* Problem description
Leave out all pictures. Return exactly the lines from the top of the material through the line containing "This is the".

* Records provided
···

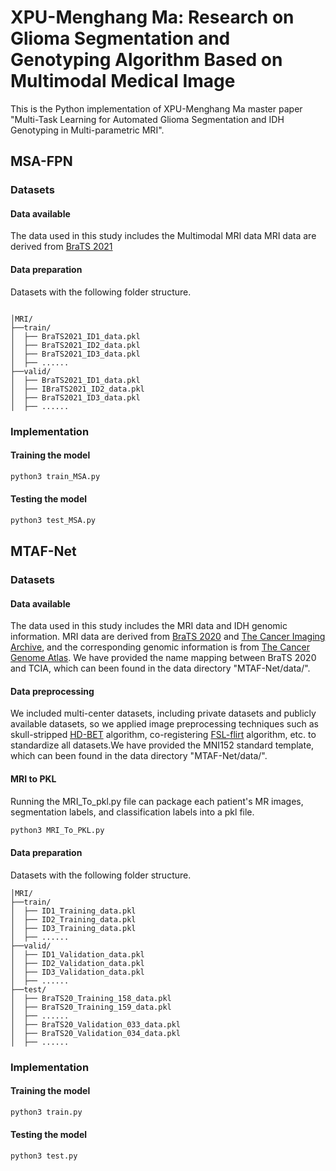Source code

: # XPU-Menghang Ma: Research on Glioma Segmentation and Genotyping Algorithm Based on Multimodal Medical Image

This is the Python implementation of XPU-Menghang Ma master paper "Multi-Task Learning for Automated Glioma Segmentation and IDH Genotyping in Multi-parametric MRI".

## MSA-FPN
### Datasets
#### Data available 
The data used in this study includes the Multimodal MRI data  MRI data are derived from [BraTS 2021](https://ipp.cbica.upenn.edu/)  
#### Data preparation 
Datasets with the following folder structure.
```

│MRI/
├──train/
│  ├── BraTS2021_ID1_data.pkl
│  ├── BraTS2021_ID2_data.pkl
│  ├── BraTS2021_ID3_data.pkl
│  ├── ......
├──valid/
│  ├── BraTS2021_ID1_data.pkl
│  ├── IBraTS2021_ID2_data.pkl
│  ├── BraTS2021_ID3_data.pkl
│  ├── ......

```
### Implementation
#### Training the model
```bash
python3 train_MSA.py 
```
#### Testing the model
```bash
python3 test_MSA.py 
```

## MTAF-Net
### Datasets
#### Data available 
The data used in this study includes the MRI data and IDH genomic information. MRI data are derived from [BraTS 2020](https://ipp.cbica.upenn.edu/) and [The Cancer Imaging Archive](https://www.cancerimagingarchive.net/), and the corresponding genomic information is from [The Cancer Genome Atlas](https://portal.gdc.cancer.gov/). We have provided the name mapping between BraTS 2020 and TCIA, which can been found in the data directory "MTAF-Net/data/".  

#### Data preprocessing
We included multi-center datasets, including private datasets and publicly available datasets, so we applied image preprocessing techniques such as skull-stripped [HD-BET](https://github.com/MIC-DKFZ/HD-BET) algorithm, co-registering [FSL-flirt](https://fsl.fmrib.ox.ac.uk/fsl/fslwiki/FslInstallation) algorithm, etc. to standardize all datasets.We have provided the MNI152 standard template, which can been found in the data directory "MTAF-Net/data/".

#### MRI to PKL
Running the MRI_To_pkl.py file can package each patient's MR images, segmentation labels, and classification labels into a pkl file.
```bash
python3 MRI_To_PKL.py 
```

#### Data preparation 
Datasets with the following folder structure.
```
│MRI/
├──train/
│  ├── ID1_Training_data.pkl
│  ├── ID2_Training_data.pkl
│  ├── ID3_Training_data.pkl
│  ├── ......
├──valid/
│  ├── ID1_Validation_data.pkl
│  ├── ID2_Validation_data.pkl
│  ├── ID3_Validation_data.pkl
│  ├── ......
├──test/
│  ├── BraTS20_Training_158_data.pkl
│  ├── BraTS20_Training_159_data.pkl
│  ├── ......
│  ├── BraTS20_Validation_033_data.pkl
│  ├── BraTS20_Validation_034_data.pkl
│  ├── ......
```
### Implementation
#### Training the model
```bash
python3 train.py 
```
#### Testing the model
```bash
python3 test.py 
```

···

* Answer below
Source code

: # XPU-Menghang Ma: Research on Glioma Segmentation and Genotyping Algorithm Based on Multimodal Medical Image

This is the Python implementation of XPU-Menghang Ma master paper "Multi-Task Learning for Automated Glioma Segmentation and IDH Genotyping in Multi-parametric MRI".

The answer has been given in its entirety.